[EXTRACT PROVIDED — start]

Due to the advent of 2nd generation sequencing technologies, exhaustive multi-genome comparisons of 100s or 1000s of human genomes will soon become a reality. This will have profound benefits for personalised disease diagnostics and therapeutics.
However, the informatics challenges presented by these technologies are already creating sequence mapping, assembly and analysis bottlenecks. As reads generated from these low cost ultra-high-throughput sequencing solutions are typically 25bp to 200bp, with error rates as high as 5%, genome assembly and analysis become exponentially more complex.
Synamatix has addressed many of these issues by using SynaBASE™, which is a scalable, high-throughput database solution that leverages sequence complexity and exhaustive word-based searching to yield optimum results. SynaBASE exhaustively identifies all k-mers within biological sequences, storing the data as k-mers structured on the basis of their inter-relationships. By using a search application built on top of SynaBASE, 1.68 million 120mer reads were mapped back to the human genome in 5 hours.

[EXTRACT PROVIDED — finish]

ASSIGNMENT 1:
In the passage on genome sequencing, how long did it take to map 1.68 million 120mer reads back to the human genome?
ASSIGNMENT 2:
Please continue the passage on genome sequencing, starting after its final sentence.
The listing has no connection to the passage on genome sequencing.

[THE DATA — start]

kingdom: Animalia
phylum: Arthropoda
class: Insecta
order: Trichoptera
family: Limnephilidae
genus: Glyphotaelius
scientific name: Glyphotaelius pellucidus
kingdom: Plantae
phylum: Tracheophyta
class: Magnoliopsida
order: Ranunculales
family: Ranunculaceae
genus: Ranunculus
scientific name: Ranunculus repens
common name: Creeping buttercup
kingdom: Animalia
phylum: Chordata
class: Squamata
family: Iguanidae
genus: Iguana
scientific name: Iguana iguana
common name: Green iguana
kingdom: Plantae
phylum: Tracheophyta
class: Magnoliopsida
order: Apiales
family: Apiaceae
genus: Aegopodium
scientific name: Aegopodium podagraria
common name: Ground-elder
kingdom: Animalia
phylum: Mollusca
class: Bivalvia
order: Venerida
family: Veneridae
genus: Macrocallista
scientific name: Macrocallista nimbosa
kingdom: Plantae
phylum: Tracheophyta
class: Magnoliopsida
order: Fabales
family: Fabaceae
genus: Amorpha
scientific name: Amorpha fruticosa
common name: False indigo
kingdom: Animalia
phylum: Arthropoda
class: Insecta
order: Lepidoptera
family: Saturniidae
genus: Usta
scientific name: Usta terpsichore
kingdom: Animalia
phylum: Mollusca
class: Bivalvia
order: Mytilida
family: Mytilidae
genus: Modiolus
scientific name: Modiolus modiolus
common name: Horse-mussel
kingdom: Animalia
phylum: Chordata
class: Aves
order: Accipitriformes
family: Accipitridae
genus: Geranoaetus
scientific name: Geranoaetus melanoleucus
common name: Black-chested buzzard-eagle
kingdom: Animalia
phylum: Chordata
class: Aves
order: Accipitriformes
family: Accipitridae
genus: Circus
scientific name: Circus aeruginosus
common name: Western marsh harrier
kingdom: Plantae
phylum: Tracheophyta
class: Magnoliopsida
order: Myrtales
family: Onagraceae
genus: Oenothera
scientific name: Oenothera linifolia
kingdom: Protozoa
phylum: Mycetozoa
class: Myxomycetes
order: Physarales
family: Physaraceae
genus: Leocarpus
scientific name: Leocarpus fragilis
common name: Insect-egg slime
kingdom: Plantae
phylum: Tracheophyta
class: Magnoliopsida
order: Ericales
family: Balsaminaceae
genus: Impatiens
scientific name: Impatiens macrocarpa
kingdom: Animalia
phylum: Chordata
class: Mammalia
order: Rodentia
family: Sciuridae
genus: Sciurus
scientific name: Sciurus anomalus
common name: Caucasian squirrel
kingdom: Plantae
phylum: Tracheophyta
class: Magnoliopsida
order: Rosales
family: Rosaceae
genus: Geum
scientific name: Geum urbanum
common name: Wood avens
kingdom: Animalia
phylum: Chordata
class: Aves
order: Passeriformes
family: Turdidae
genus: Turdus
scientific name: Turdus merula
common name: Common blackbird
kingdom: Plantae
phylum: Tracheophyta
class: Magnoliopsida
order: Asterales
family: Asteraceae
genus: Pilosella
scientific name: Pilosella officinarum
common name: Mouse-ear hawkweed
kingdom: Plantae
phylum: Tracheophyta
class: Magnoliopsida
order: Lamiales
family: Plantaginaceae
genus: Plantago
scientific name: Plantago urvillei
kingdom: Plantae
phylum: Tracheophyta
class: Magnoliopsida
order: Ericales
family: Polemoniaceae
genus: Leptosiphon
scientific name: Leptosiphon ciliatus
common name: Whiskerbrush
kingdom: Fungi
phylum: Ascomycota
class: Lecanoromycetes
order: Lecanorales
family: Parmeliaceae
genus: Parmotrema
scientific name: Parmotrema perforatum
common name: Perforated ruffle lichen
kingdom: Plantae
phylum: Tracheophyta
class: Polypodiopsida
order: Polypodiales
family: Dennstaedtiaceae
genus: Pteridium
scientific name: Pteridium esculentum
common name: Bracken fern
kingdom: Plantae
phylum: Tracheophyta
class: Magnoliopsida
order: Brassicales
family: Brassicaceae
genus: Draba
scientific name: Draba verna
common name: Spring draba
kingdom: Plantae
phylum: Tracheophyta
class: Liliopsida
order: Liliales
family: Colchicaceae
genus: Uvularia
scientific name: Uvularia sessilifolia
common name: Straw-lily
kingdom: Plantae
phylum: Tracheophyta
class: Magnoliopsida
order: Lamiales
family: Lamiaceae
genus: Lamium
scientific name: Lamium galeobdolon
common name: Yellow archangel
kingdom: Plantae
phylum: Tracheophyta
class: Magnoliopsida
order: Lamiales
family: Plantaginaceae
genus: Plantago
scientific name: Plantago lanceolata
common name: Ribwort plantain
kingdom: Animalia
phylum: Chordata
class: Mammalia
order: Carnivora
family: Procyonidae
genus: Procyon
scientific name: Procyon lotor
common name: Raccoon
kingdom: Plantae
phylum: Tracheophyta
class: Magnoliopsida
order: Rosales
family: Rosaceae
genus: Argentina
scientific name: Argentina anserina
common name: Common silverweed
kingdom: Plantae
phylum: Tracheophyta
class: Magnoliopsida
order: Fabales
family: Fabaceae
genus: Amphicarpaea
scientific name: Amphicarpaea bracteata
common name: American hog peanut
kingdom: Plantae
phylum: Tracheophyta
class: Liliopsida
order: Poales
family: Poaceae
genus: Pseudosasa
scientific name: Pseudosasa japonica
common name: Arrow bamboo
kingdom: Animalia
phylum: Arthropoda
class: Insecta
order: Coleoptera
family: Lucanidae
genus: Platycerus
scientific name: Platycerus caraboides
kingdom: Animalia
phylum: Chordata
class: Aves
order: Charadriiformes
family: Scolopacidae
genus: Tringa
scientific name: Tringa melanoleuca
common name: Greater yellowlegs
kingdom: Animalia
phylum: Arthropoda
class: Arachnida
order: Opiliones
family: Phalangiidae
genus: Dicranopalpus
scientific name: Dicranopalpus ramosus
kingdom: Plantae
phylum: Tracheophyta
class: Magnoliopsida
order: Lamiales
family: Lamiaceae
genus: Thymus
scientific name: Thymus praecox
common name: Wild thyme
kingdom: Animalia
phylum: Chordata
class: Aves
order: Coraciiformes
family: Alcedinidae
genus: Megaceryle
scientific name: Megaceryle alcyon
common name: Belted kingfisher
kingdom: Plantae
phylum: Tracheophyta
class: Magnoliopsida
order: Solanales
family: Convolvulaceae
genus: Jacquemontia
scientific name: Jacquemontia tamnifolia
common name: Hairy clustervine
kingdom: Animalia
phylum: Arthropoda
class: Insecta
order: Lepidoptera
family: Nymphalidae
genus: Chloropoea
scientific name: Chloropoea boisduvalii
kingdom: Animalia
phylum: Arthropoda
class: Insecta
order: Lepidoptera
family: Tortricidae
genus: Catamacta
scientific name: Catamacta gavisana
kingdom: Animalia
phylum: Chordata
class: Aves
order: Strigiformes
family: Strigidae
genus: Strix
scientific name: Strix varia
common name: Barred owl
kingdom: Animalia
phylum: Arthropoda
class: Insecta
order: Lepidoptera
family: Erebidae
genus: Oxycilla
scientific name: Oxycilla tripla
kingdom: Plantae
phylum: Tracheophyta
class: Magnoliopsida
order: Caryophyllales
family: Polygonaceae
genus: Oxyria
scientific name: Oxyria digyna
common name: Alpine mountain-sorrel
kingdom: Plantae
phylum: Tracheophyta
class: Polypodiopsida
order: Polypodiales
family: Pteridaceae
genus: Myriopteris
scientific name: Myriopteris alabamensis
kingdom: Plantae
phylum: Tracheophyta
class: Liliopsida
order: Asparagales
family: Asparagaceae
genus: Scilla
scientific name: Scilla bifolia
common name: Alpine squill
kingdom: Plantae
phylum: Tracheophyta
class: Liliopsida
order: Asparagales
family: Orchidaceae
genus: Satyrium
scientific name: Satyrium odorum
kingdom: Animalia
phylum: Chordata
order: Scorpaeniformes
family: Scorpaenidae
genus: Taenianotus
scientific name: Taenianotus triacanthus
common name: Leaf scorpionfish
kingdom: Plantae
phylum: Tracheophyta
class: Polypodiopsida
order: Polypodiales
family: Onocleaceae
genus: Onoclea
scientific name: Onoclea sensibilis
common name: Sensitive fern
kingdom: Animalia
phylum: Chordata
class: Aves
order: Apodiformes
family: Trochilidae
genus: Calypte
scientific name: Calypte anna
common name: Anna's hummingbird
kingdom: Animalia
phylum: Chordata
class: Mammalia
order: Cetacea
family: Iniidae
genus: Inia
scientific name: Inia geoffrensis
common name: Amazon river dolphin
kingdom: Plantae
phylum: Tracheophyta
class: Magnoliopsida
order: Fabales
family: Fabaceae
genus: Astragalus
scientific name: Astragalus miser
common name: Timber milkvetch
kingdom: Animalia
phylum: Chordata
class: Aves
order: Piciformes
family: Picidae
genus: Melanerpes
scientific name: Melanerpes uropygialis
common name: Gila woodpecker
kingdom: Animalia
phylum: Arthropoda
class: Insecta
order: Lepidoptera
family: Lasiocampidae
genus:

[THE DATA — finish]

EXERCISE ANSWER 1:
5 hours.

EXERCISE ANSWER 2:
In a similar experiment to handle 25mer reads, a non-heuristic search strategy employing a scoring matrix for sequence quality was used. Mapping was achieved at an average rate of over 1,000 reads/sec back to a SynaBASE of the human genome. The sensitivity and performance improvements of several magnitudes of this approach over conventional tools such as MegaBLAST validate the potential technology fit between 2nd generation sequencers and SynaBASE.